Produce an exact transcription of the data, with the images left out.

_Data extract_
== == ==
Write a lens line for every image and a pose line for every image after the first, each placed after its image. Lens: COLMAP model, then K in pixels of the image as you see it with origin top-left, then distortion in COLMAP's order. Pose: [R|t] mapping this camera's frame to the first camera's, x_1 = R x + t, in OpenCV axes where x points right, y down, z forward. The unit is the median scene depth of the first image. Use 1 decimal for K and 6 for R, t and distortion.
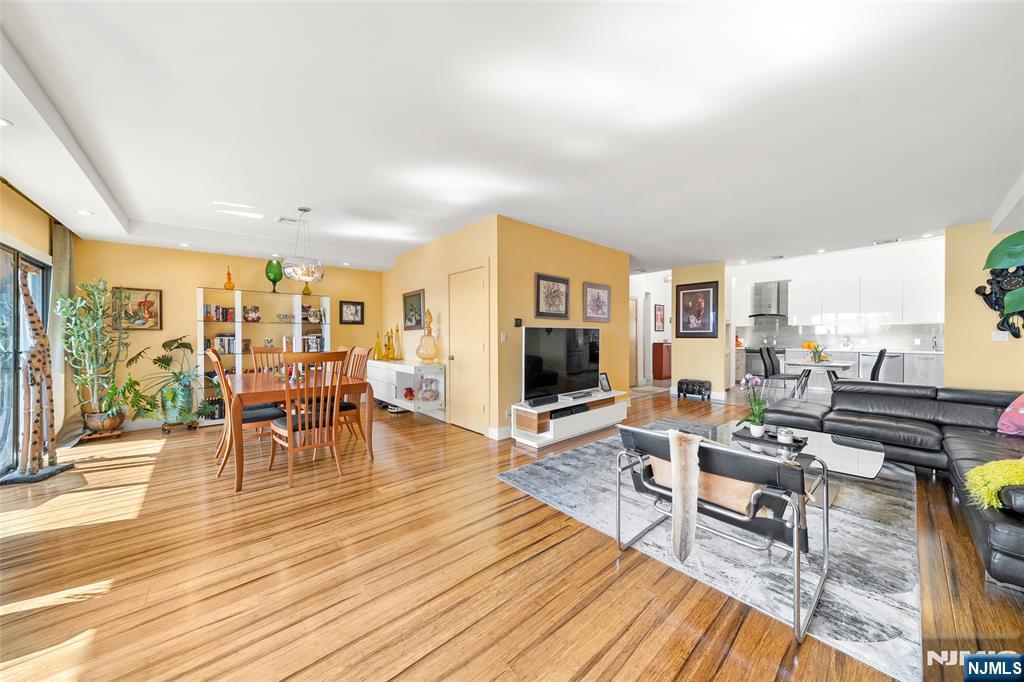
lens RADIAL K [[351.4, 0, 508.0], [0, 351.4, 339.7], [0, 0, 1]] dist [-0.001442, -0.000146]
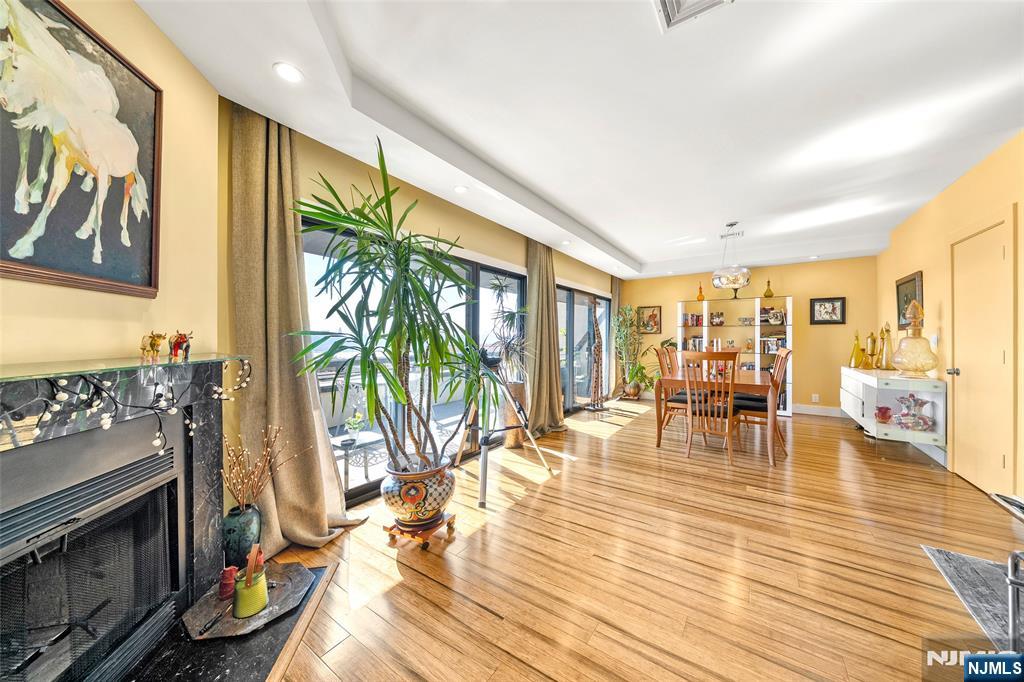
lens RADIAL K [[351.3, 0, 512.4], [0, 351.3, 346.7], [0, 0, 1]] dist [-0.001126, -0.000183]
pose [[0.248638, 0.025743, -0.968254, 0.255506], [-0.011701, 0.999654, 0.023573, -0.000148], [0.968526, 0.005469, 0.248853, 0.041770]]
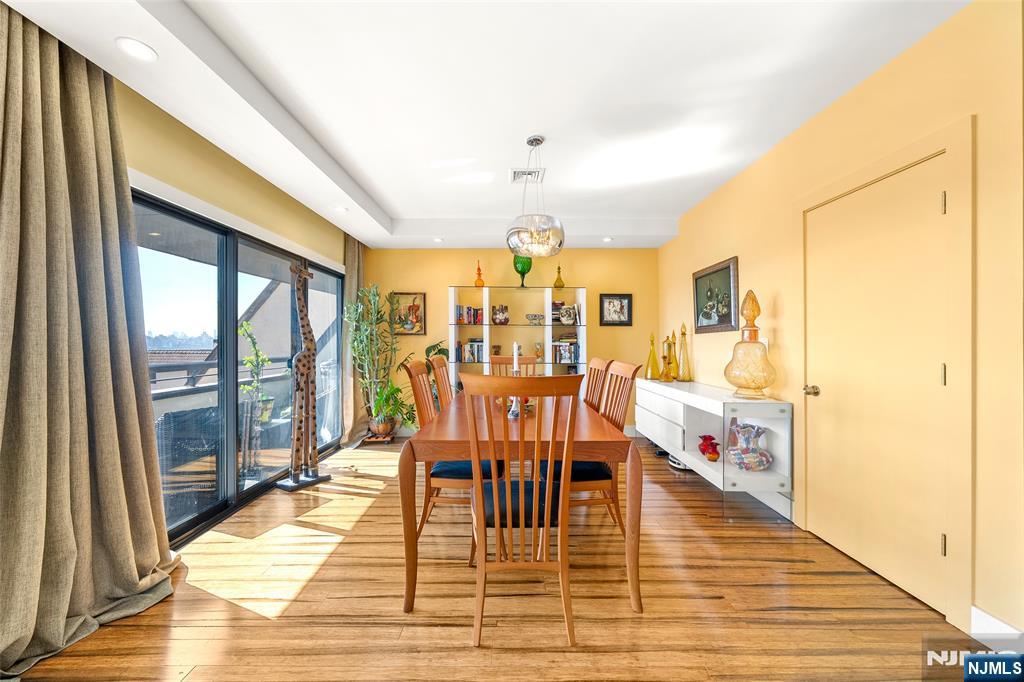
== == ==
_Output_
Write a lens line for every image and a pose line for every image after the first, each placed after its image. Lens: COLMAP model, then K in pixels of the image as you see it with origin top-left, then distortion in COLMAP's order. Pose: [R|t] mapping this camera's frame to the first camera's, x_1 = R x + t, in OpenCV axes where x points right, y down, z forward. The unit is the median scene depth of the first image. Use 1 decimal for K and 6 for R, t and distortion.
lens RADIAL K [[351.4, 0, 508.0], [0, 351.4, 339.7], [0, 0, 1]] dist [-0.001442, -0.000146]
lens RADIAL K [[351.3, 0, 512.4], [0, 351.3, 346.7], [0, 0, 1]] dist [-0.001126, -0.000183]
pose [[0.248638, 0.025743, -0.968254, 0.255506], [-0.011701, 0.999654, 0.023573, -0.000148], [0.968526, 0.005469, 0.248853, 0.041770]]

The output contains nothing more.